As I write this on Wednesday afternoon, I’m preparing to venture out on a Girl’s Night Out tomorrow evening.

The first one of those I ever attended was while we were still working on the reservation. A bunch of women from school went into Tucson Friday night where we planned to have dinner followed by a round of bowling. It didn’t work out very well. At the very end of the meal, one of the ladies—using the term loosely—demanded separate checks. That put a real “gar in my greet” as Evie would have said, and things didn’t improve after that. Eventually two of my pals, Patsy and Loretta, and I bailed on bowling altogether and ventured across the street to a bar where we indulged in several adult beverages and had lots of fun.

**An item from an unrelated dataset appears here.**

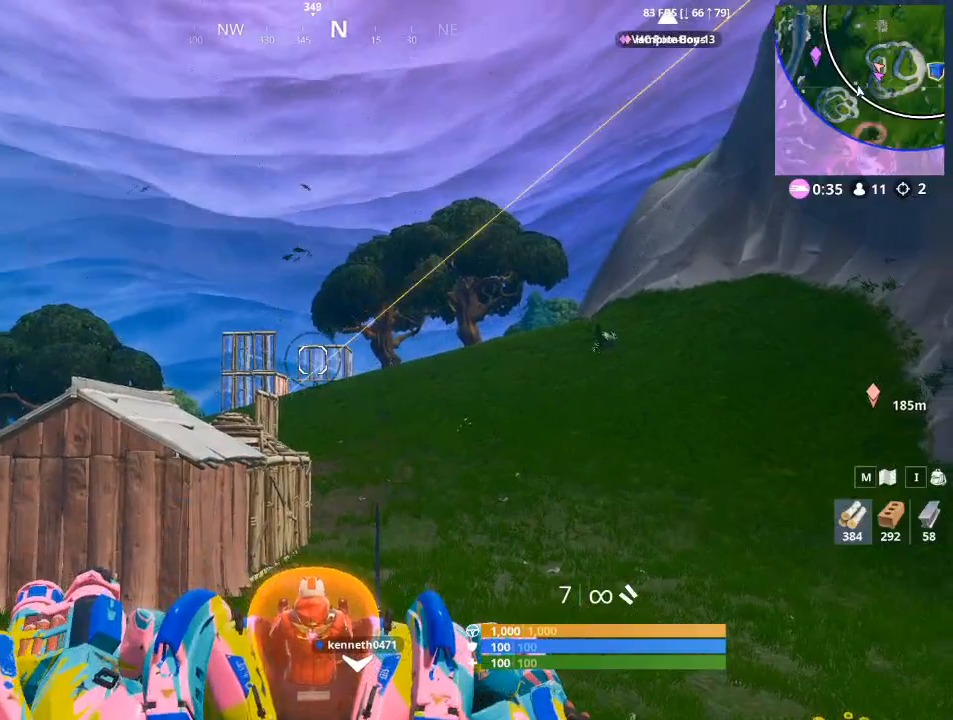
{"keys": [], "mouse": ["left"], "mouse_move": "still", "events": []}
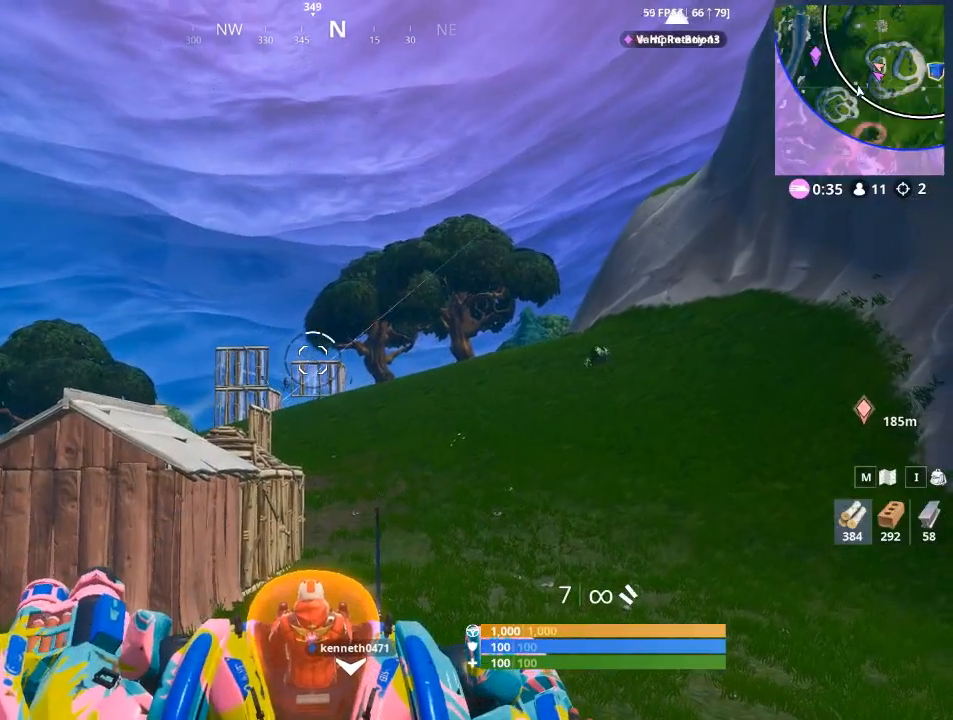
{"keys": [], "mouse": [], "mouse_move": "still", "events": [[83, "mouse_left", "up"]]}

This happened to be on Columbus Day. A young airman from Davis Monthan was particularly taken with Loretta who was a Quinault by birth, a Tohono O’odham by marriage, and most definitely a dish. When he made a pass at her, she looked him straight in the eye and said, “You know, if we’d a sunk that Mayflower when it first showed up, we’d a never have had any of this trouble.” It was a joke, of course, especially when the young man walked away shaking his head in dismay. Times have changed a lot since them. It’s likely that I’ll be pilloried as being a racist for a: passing it along or b: considering it a joke or: c: both of the above. So be it.

Once the evening ended and the bowlers came to drag us out of the bar, the evening did not improve. The bowlers’ noses we all out of joint, and the three of us were still having too much fun. The ride out of town was edgy at best. When we arrived at my turnoff, thirty miles later, the lady who was driving the car offered to take me all the way up to the house—two miles of dirt road. “No thanks,” I said. “Just drop me off here. I can walk.”

When I bailed out of the car, so did Patsy and Loretta. As I recall, we walked the two miles in plenty of moonlight, singing bawdy songs as we went. Jerry Janc was not at all thrilled when he was rousted out of bed by three over-the-limit females to do the sixty-mile round trip drive necessary to drop two of them off at their respective houses.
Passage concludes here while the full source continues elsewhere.